This is, of course, a partial list. If anyone disagrees with anything written here, I'd love to hear other views or be corrected.

October 05, 2005

Google Print and OCR

Although one cannot know what is truly going on since all partners are mum on the technology, standards, and methods being used, it is generally assumed that the scanning machine in use for Google Print is the Kirtas book scanner. Having witnessed a full Kirtas demo in May, I can attest to two things. First, it is indeed an amazing machine with a lot of potential, although it has some very clear drawbacks: can't handle certain paper weights, largely useless for unbound materials, can't handle books cracked along the spine, etc. So those books and materials--of which we collectively have millions--require special handling.

Second, and more significantly, Kirtas is not currently experimenting with ABBYY's FineReader XIX, which is the only viable Fraktur OCR engine at this point. The software behind the Kirtas scanner uses FineReader (and only FineReader, might I add). When I asked the rep about XIX I got a blank stare. One could say that he's just a sales rep, but Kirtas is a tiny firm, i.e.- they all tend to know a lot about the various parts of the business, plus he was otherwise intimately familiar with the workings of the software and OCR engine. Also, Kirtas freely admits that many languages have no viable OCR options at all, first and foremost Arabic. Thankfully, no important texts were ever penned in German before 1945 nor in Arabic, so we don't have to worry about that!

Another thing to consider is OCR quality. Google Print's is garbage, but I'm not sure they care. Why? Because newer books will probably be added from native digital source, i.e.- no OCR will be necessary, or, if they are scanned, OCRing texts from recent decades is child's play in OCR terms. It's the newer books that will drive the business model by creating sales and spinoff revenue. Consider that Gale, when they create OCR for products such as ECCO (pdf), uses five different OCR engines, compares results, and then runs the best match against a painstakingly developed proprietary dictionary that copes with a host of quirks such as ligatures, f/s issues, variant forms of caps, etc. And after all of that, they're still so displeased with the results (which are actually quite good) that they developed fuzzy search technology to allow even mismatched terms to be found. I'm not saying that Google couldn't do all of this, too, but frankly, they won't I'd wager. It's too expensive and they'd have to have a market to whom they could sell the results for a high price (have you seen the price tag on ECCO lately?).

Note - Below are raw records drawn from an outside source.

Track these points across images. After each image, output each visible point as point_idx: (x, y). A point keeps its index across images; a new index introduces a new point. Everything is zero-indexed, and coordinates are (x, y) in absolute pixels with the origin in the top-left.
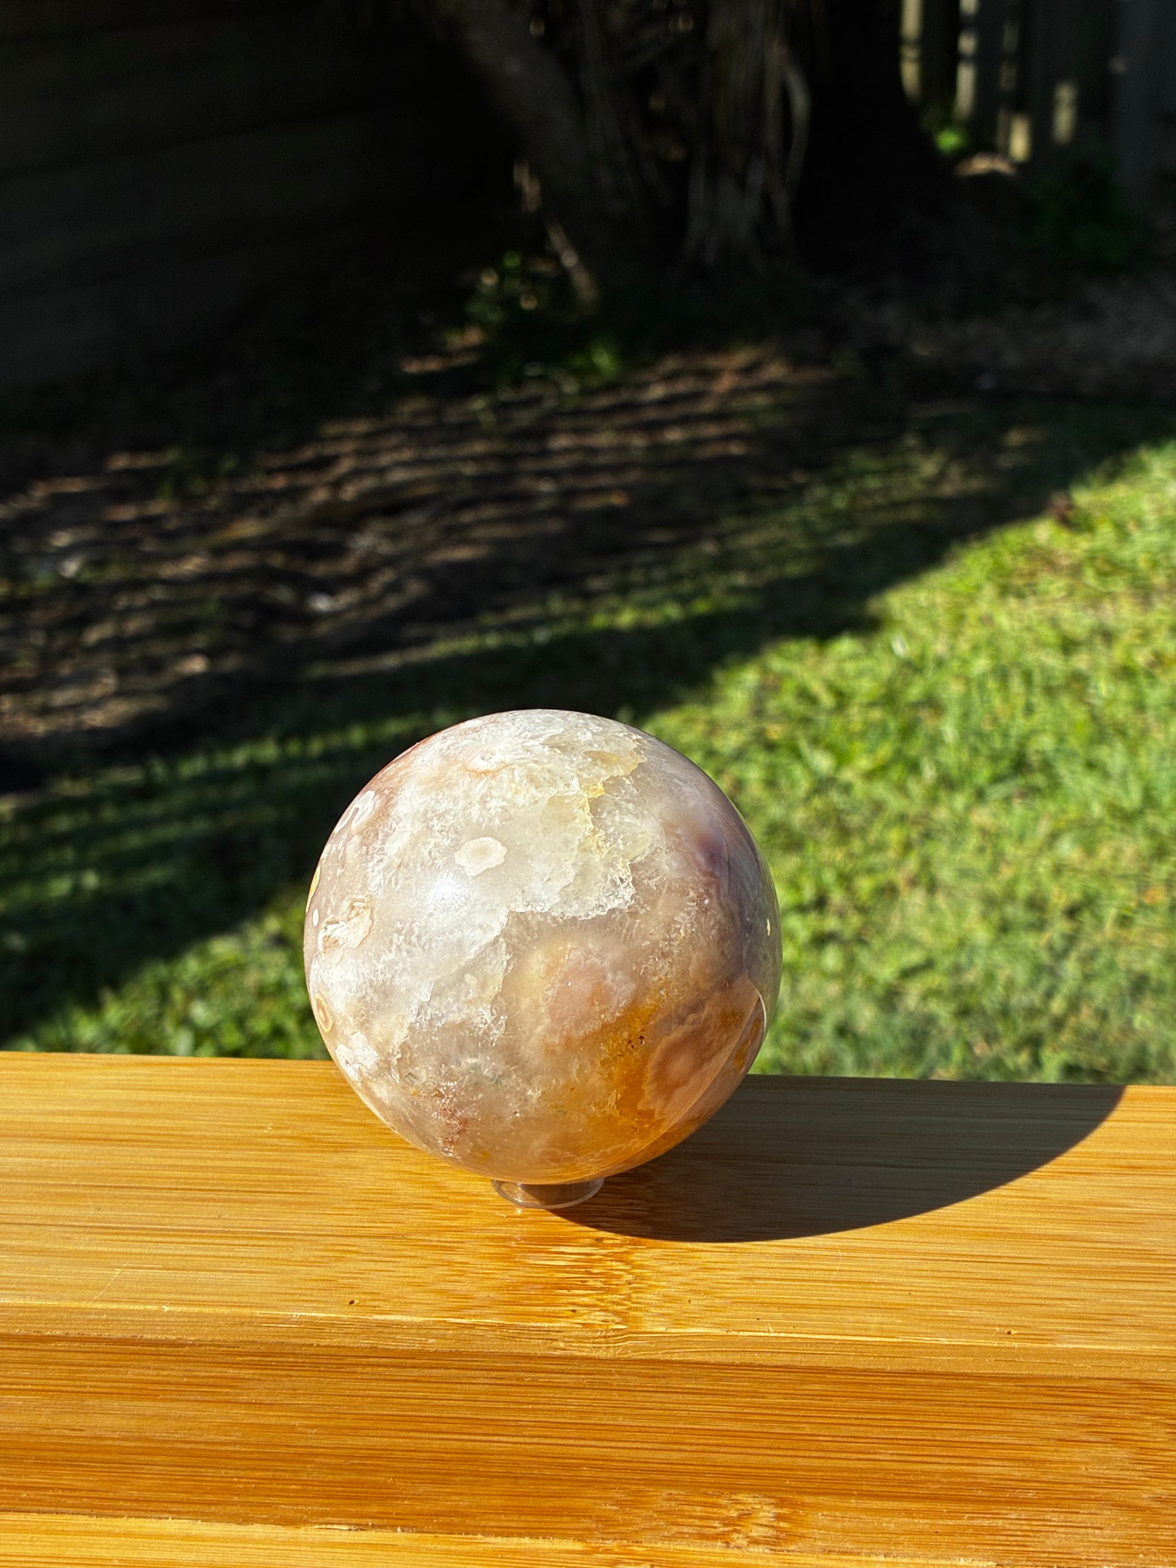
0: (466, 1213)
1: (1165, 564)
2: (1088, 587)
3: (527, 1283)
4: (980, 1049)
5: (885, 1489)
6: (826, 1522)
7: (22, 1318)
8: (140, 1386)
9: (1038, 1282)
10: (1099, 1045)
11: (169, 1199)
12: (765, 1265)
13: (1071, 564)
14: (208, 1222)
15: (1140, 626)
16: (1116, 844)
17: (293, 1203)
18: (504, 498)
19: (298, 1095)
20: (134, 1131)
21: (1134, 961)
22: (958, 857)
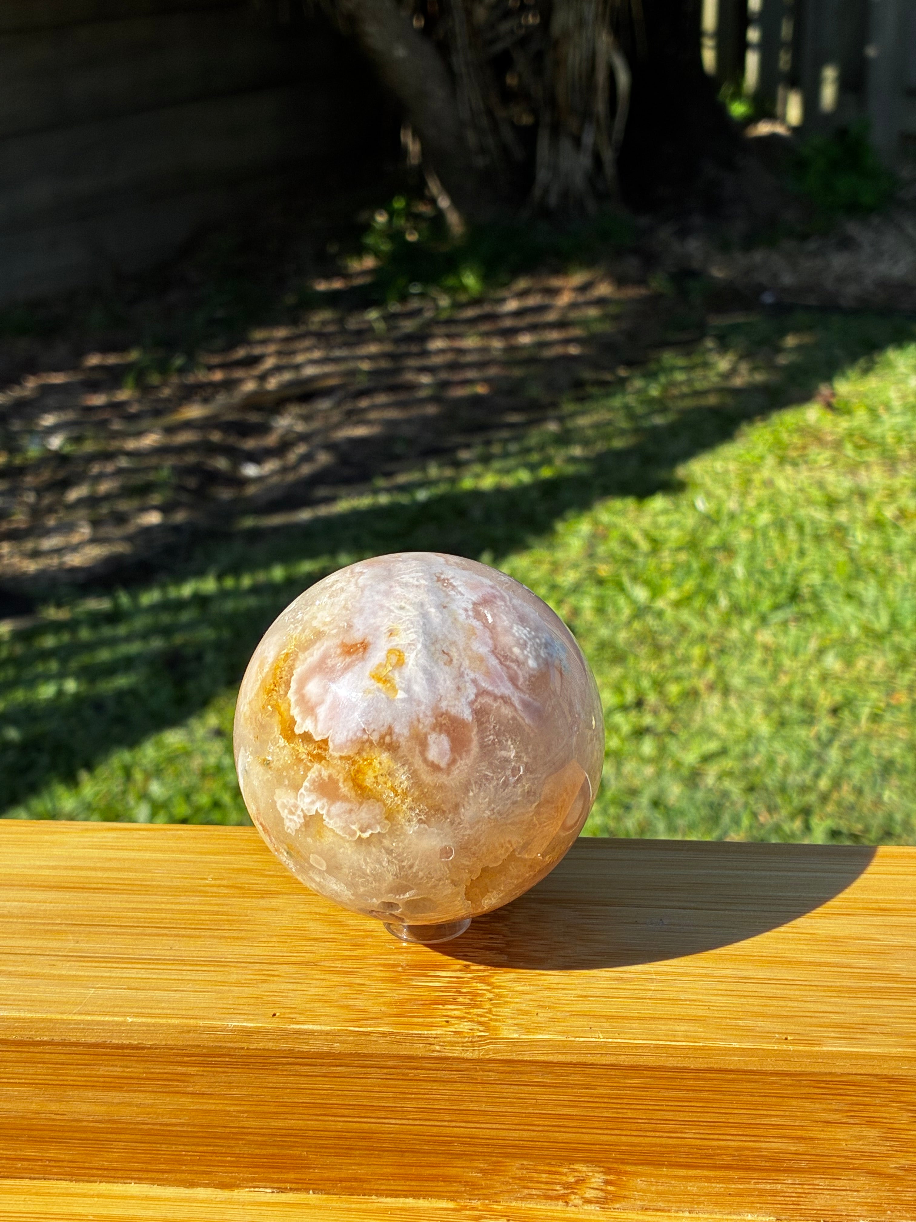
0: (363, 945)
1: (908, 440)
2: (847, 457)
3: (411, 1000)
4: (764, 817)
5: (689, 1160)
6: (643, 1186)
7: (17, 1027)
8: (110, 1080)
9: (809, 999)
10: (856, 814)
11: (132, 934)
12: (596, 986)
13: (835, 440)
14: (161, 952)
15: (888, 488)
16: (869, 658)
17: (229, 938)
18: (393, 389)
19: (233, 853)
20: (105, 881)
21: (884, 749)
22: (746, 668)
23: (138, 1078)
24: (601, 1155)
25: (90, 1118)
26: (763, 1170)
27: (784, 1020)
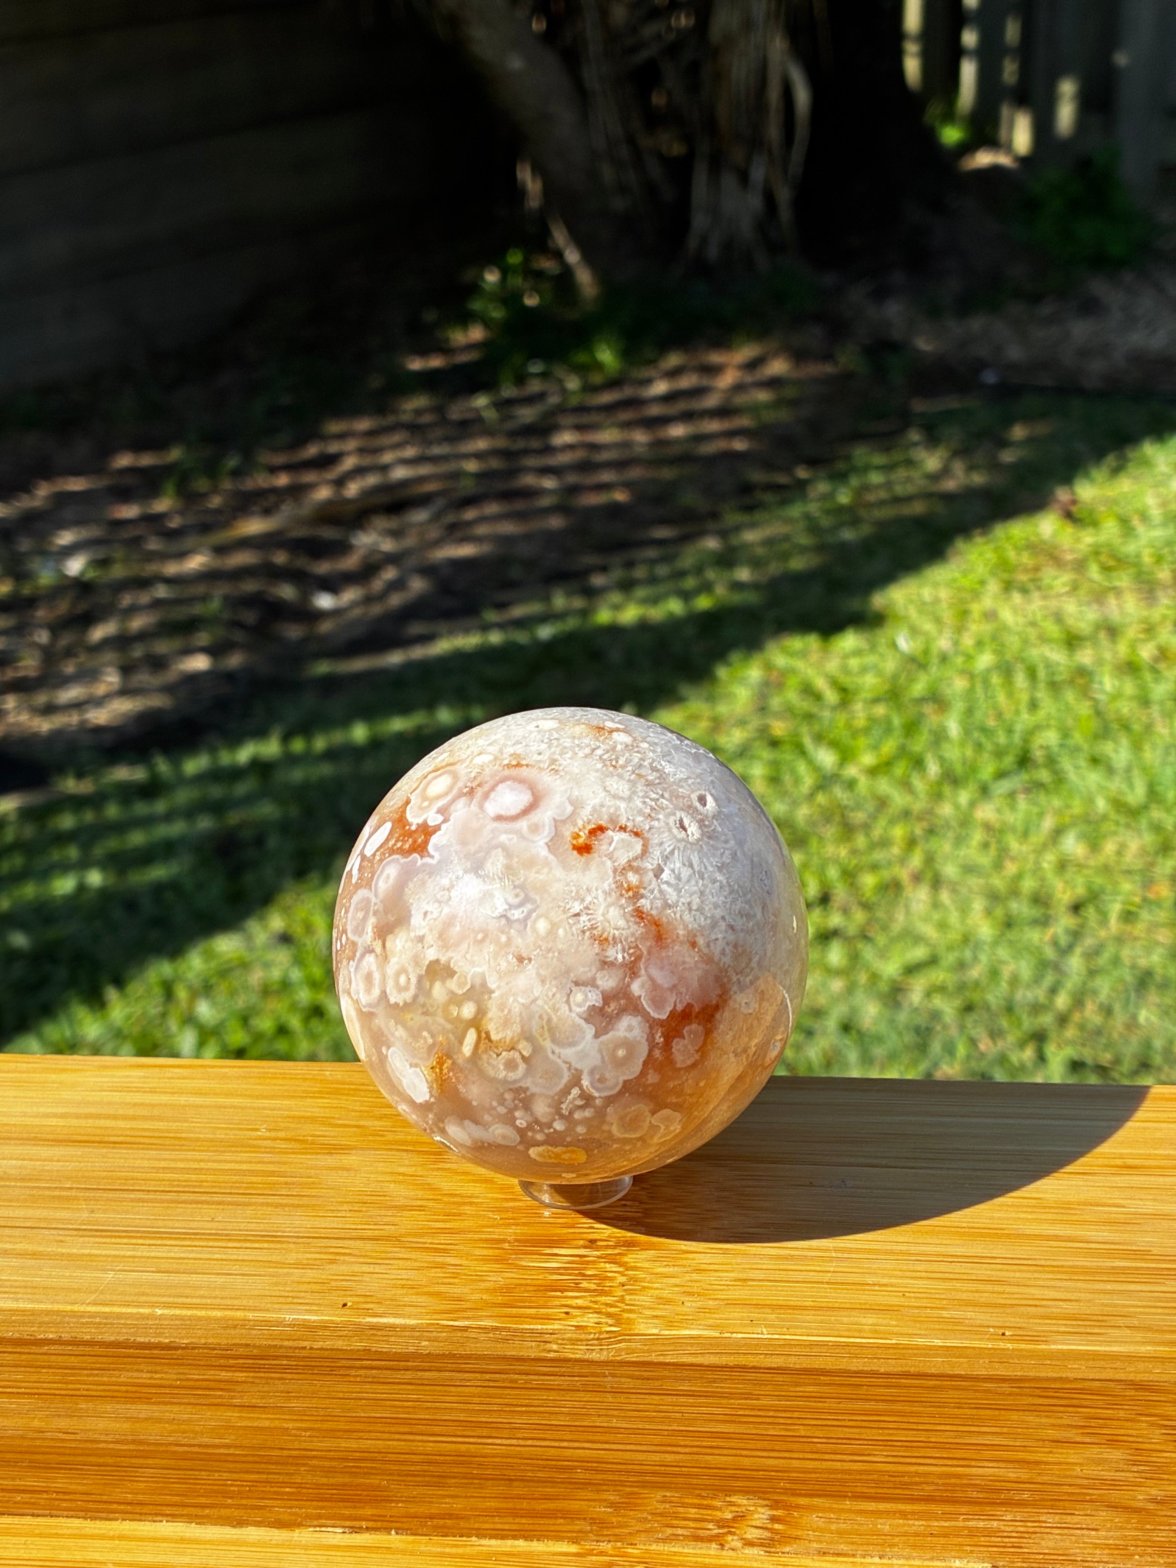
0: (459, 1215)
1: (1170, 559)
2: (1092, 581)
3: (521, 1285)
4: (985, 1044)
5: (880, 1491)
6: (821, 1523)
7: (15, 1321)
8: (134, 1389)
9: (1032, 1283)
10: (1104, 1041)
11: (162, 1201)
12: (759, 1266)
13: (1075, 559)
14: (201, 1224)
15: (1145, 621)
16: (1120, 839)
17: (287, 1205)
18: (508, 496)
19: (292, 1097)
20: (128, 1133)
21: (1139, 957)
22: (962, 853)
23: (170, 1387)
24: (764, 1485)
25: (110, 1438)
26: (975, 1503)
27: (1002, 1310)
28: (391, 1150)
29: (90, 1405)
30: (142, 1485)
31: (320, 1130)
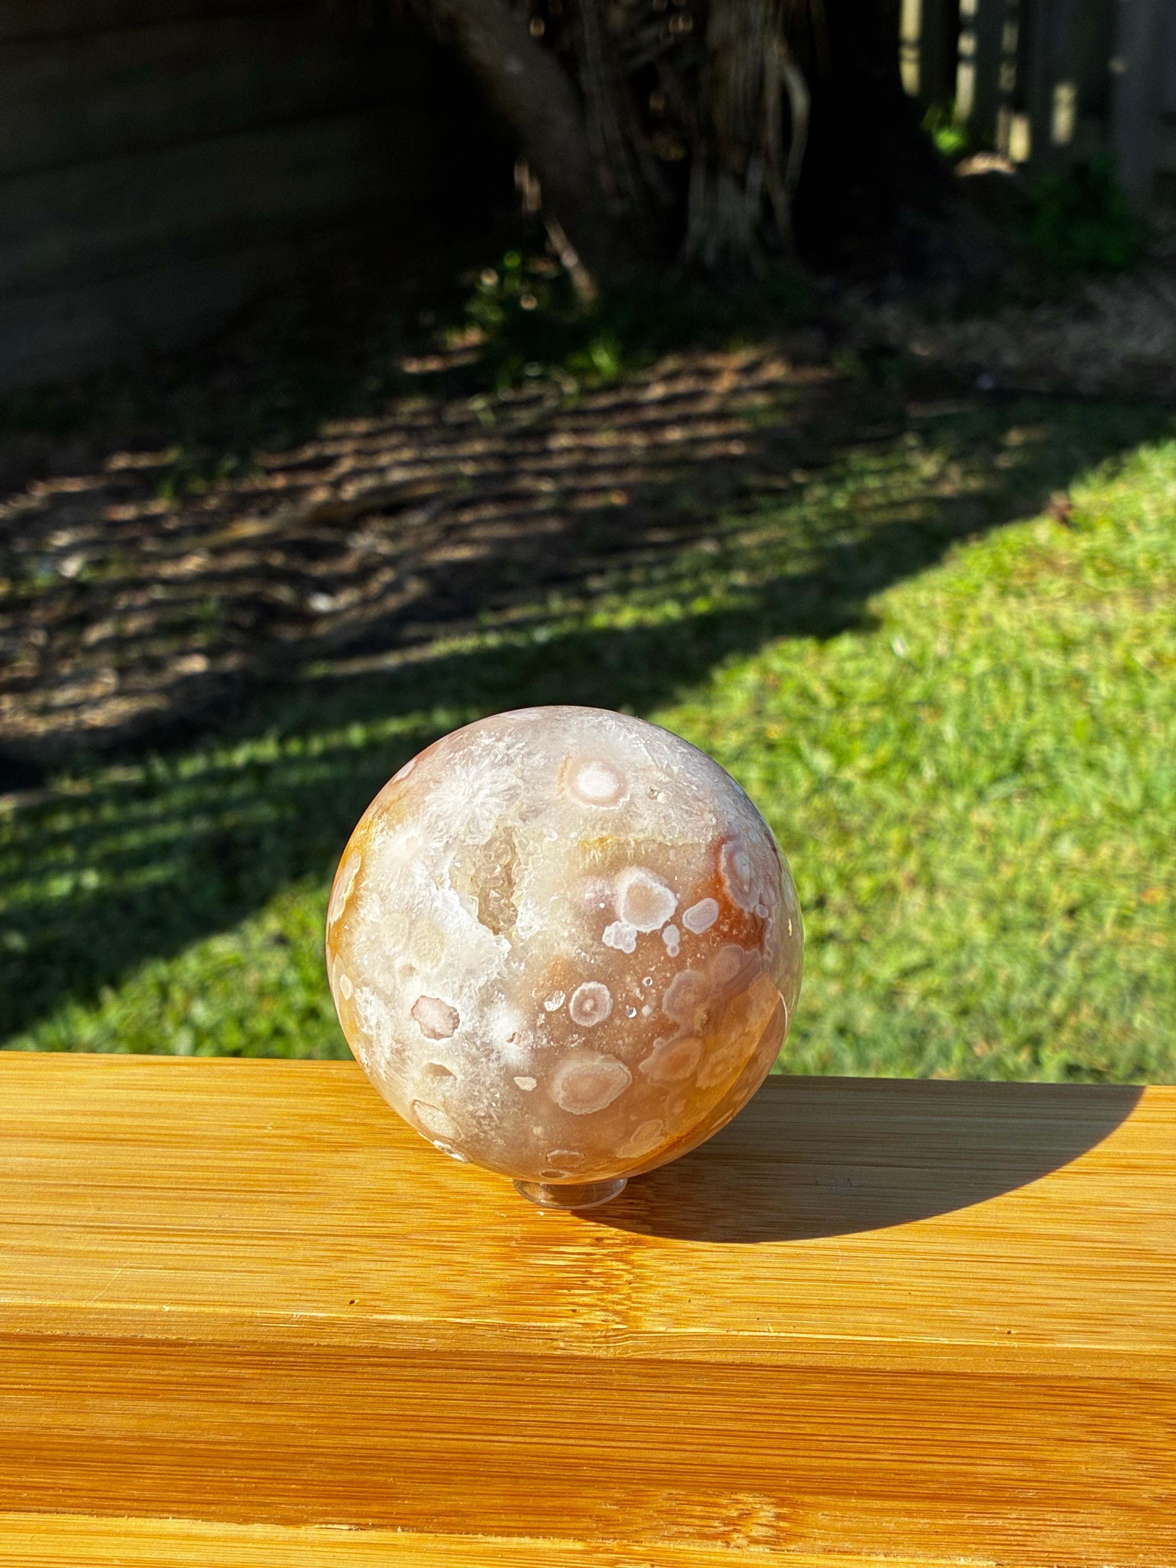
0: (467, 1213)
1: (1165, 564)
2: (1087, 586)
3: (528, 1283)
4: (981, 1048)
5: (885, 1489)
6: (826, 1521)
7: (22, 1317)
8: (141, 1385)
9: (1039, 1282)
10: (1099, 1044)
11: (169, 1198)
12: (766, 1265)
13: (1071, 564)
14: (208, 1222)
15: (1140, 626)
16: (1115, 843)
17: (294, 1203)
18: (505, 498)
19: (298, 1095)
20: (135, 1130)
21: (1134, 961)
22: (957, 857)
23: (177, 1383)
24: (771, 1482)
25: (116, 1435)
26: (980, 1501)
27: (1006, 1309)
28: (398, 1148)
29: (97, 1402)
30: (149, 1481)
31: (327, 1128)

Incidentally, for the first time today I searched for a title in Google Print and was asked to log in with my Google Account info to see the text. I'm beginning to grow weary of Google wanting to track the usage of everything I touch. I've stopped using Google Desktop and won't even touch a gmail account, no matter how hip they are at the moment. The fact that they're willing to singlehandedly decide what copyright means in 2005 makes me wonder how seriously they take privacy. If publishers can be beaten back by Google, what chance do I as an individual consumer have if they choose to misuse my personal data. No thanks. As is being written these days, we have a new Microsoft on our hands.

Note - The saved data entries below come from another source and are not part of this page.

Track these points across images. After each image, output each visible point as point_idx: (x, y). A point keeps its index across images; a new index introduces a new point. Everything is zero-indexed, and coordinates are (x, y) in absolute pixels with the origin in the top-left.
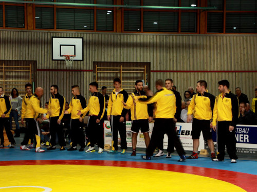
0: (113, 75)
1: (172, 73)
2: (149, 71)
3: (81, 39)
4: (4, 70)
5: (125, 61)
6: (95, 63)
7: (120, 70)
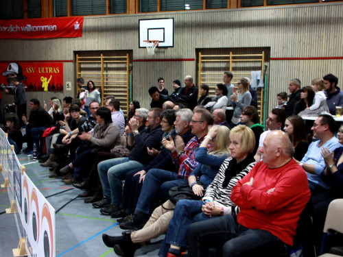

No, the irony that this blog is hosted by a Google firm is not lost on me. I dislike Microsoft's tactics, but haven't penned a document in anything but Word for about 15 years.

October 04, 2005

Sorry your job market sucks

Speaking of Mr. Hilton, all of those wayward PhDs (generally in humanities fields) who couldn't find a job through the grind of the AHA, MLA, etc. jobseeking mill come to mind. I feel for them, I really do, not least because I'm married to someone who actually survived that and landed a decent tenure-track job. But my sympathy has its limits.

If you can't find a job as an academic, don't come whining, hat in hand, to my profession, claiming--as you are told by all those "retool your PhD into other skills" consultants--that your experience as a researcher in a library or archive qualifies you to work as a professional librarian in a research library. We'd be happy to have your PhD knowledge, but only if you come to us with an MLS in tow. Say what you will about the MLS (no, it's not the most difficult nor gratifying degree), but it is a career essential for librarians, not only for the knowledge one gains--cataloging, reference, library software systems, acquisitions, etc. are learned skills, not self-evident--but as a means to create the culture and values of the profession. Just look at the disastrous state of any collection that is built by giving faculty broad discretion to make purchases if you want evidence of the effectiveness of having professional librarians do the job.

I recently vacated a job for which one of the requirements is a second graduate degree in a humanities field in addition to the MLS. It's galling to me to see the number of PhD-holding individuals who either can't read or willfully overlook the letters MLS and applied anyway. Fortunately, the good people on the hiring committee know the perfect use for such applications--recycling bin filler--so the position will remain open until one of these knuckleheads' peers decides that, hey, if I had an MLS a whole world of job prospects would open up.

Chew on this, PhD-holding non-librarians: when I look back at my humanities grad school colleagues, I outearn them, have generally always chosen where I work and in what capacity, have the ability to earn academic tenure, and, perhaps most importantly, I don't have incessant anxious thoughts about my future and/or whether or not my employer will spit me out when it suits them. I also have a nicer office, more travel funding than most of them, and don't have to beg my chair or dean for little crumbs like decent computers and printers. Do I regret not finishing my PhD and getting an MLS instead? Ha!

October 03, 2005

More on Michigan's Hilton

It's worth pointing out the background of James Hilton. Although he is currently "associate provost and interim librarian," he is, in fact, not a librarian but one of those faculty members named to high-ranking positions who then deigns to assume that since faculty use libraries they know all there is to know about libraries and their users. I'm sure Dr. Hilton is an excellent scholar--in his field--but this does not qualify him to pronounce texts in non-digital formats as outdated and doomed for oblivion. I'm glad that in his field, evidently, the literature has gone online, but as a librarian I have a broader perspective and know well that for many disciplines and sub-disciplines, printed and archival materials will remain relevant for the foreseeable future.

Michigan and megalomania

There's always been more than a hint of megalomaniacal aspirations present in the libraries and librarians that have decided to go to bed with Google. Much is claimed about how this project will transform the world; it remains to be seen if that is true, or if it will just drive Google's bottom line (and that of firms such as Amazon), but the project will certainly transform the CV and careers of those librarians involved in it.

The hyperbole surrounding this undertaking knows few boundaries, and anyone who points out the flaws in such an undertaking (such as the annoying little facts that German Fraktur and Arabic, to name but two examples, cannot be OCRed by Kirtas technology at the present--but who cares about those languages, right, since nothing significant was ever penned in them) is dismissed as a Luddite, because, in time, Google and its partners will solve all of these problems. Again, that remains to be seen, so I choose to dismiss the dismissers by saying that I'm pointing out real and existing problems, while they are espousing possible outcomes.

For a stellar example of megalomania and hyperbole, check out this little tidbit from James Hilton of Michigan. He claims, among other things, that "[i]n the future ... [m]aterial that does not exist in digital form will effectively disappear." Really? Just like all medieval manuscripts were burned when the printing press came about?